WHAT THE TASK ASKS:
Report every line of the listing below that contains the string "inherited", copying each such line in full.

- Opening Delimiter -

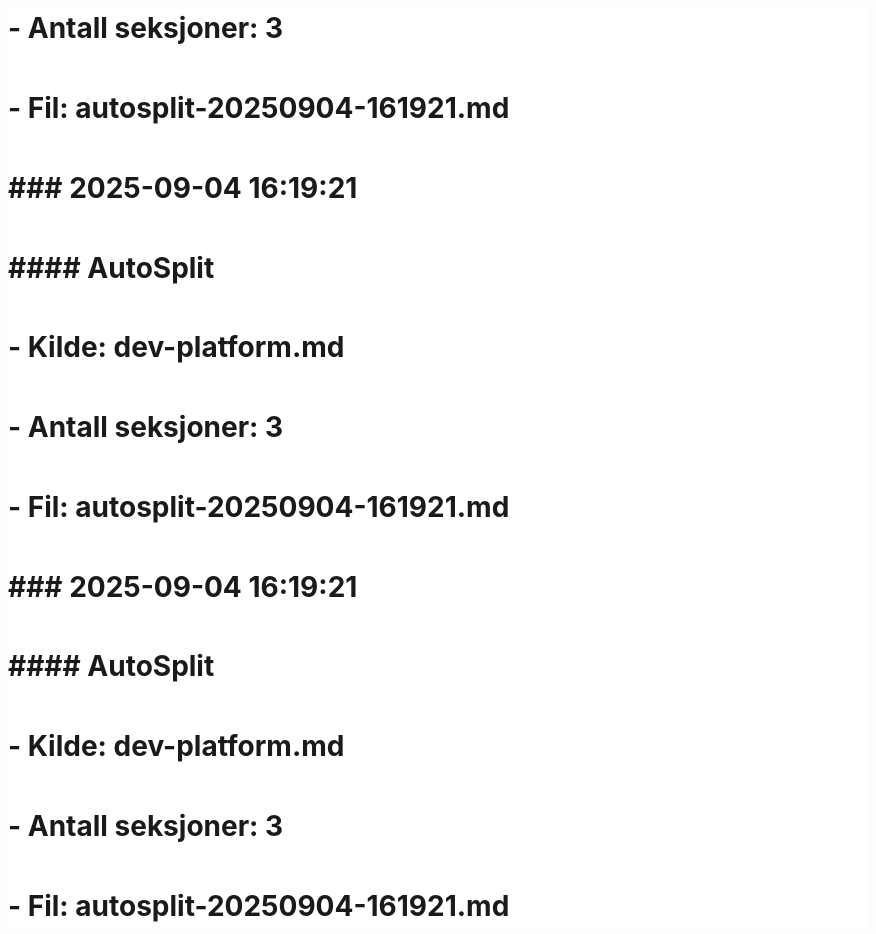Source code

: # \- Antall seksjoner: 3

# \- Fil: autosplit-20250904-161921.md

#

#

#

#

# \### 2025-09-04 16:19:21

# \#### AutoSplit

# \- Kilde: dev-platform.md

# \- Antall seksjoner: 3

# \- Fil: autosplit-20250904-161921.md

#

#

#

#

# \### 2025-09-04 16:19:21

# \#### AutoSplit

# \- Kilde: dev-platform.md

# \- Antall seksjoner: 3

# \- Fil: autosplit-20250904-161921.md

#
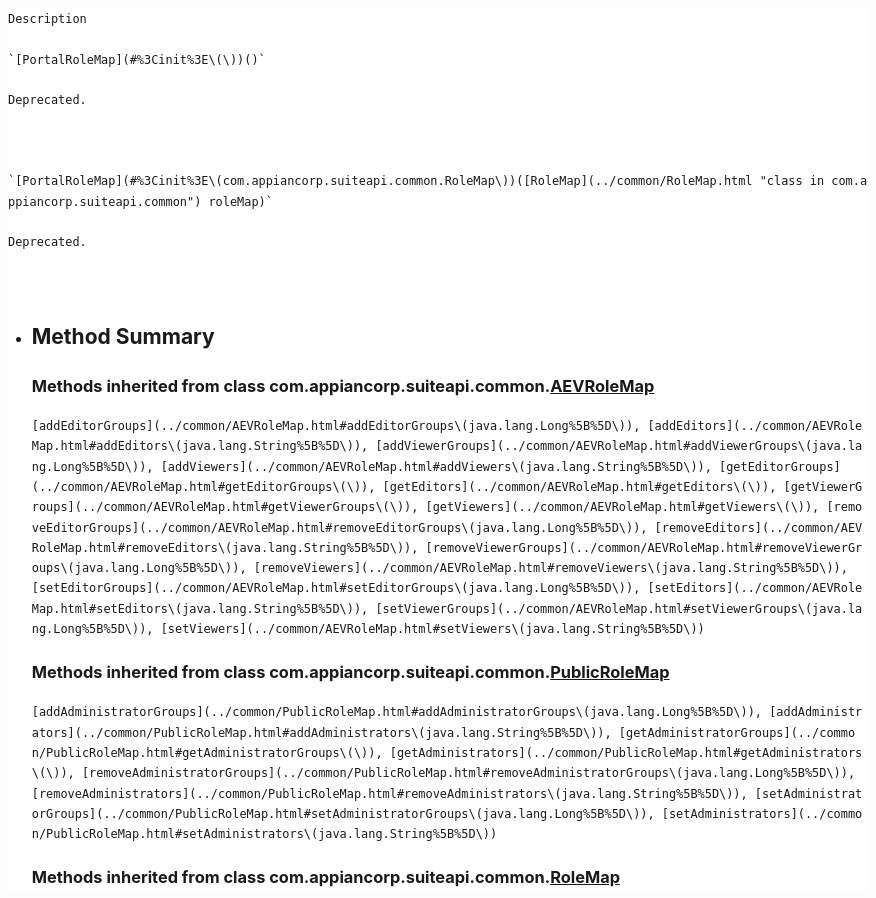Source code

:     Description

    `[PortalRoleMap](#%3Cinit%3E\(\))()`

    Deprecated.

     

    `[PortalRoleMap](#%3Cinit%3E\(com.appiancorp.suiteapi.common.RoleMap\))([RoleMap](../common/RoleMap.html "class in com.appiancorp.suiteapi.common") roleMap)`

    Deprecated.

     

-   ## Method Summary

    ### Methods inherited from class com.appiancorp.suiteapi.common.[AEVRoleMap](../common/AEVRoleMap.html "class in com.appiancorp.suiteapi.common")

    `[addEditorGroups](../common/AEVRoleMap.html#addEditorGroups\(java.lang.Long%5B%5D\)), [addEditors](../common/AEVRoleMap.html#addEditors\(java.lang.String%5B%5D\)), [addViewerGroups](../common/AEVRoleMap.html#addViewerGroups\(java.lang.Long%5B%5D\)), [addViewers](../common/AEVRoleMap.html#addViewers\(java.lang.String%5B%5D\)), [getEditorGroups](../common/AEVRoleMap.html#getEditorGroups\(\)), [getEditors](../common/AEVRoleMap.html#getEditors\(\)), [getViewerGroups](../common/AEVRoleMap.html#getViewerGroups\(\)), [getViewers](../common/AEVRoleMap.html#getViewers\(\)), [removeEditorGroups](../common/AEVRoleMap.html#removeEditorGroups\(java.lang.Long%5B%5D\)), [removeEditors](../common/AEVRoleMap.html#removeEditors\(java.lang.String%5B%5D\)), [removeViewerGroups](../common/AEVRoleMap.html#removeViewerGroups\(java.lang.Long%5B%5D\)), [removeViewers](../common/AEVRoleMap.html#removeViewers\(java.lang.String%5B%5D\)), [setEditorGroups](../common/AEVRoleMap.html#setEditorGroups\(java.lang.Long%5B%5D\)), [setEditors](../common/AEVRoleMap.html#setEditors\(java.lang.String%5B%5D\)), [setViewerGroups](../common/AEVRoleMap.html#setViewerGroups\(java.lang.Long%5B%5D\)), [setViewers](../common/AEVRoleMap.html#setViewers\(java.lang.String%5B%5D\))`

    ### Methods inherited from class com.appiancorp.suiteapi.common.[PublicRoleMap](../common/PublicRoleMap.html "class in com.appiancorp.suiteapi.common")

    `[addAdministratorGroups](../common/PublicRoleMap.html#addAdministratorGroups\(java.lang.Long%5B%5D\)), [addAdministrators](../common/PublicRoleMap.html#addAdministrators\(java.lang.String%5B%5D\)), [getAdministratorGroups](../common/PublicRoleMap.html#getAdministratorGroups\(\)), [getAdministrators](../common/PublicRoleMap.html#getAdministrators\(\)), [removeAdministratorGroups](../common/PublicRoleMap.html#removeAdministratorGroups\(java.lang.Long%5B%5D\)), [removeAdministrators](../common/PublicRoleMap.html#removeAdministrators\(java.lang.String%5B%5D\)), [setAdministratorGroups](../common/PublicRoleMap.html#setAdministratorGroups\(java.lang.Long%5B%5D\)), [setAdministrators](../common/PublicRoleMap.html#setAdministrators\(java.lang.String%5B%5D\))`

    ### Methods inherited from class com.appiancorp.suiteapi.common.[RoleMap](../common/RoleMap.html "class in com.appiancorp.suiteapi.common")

- Closing Delimiter -

YOUR SOLUTION:
    ### Methods inherited from class com.appiancorp.suiteapi.common.[AEVRoleMap](../common/AEVRoleMap.html "class in com.appiancorp.suiteapi.common")
    ### Methods inherited from class com.appiancorp.suiteapi.common.[PublicRoleMap](../common/PublicRoleMap.html "class in com.appiancorp.suiteapi.common")
    ### Methods inherited from class com.appiancorp.suiteapi.common.[RoleMap](../common/RoleMap.html "class in com.appiancorp.suiteapi.common")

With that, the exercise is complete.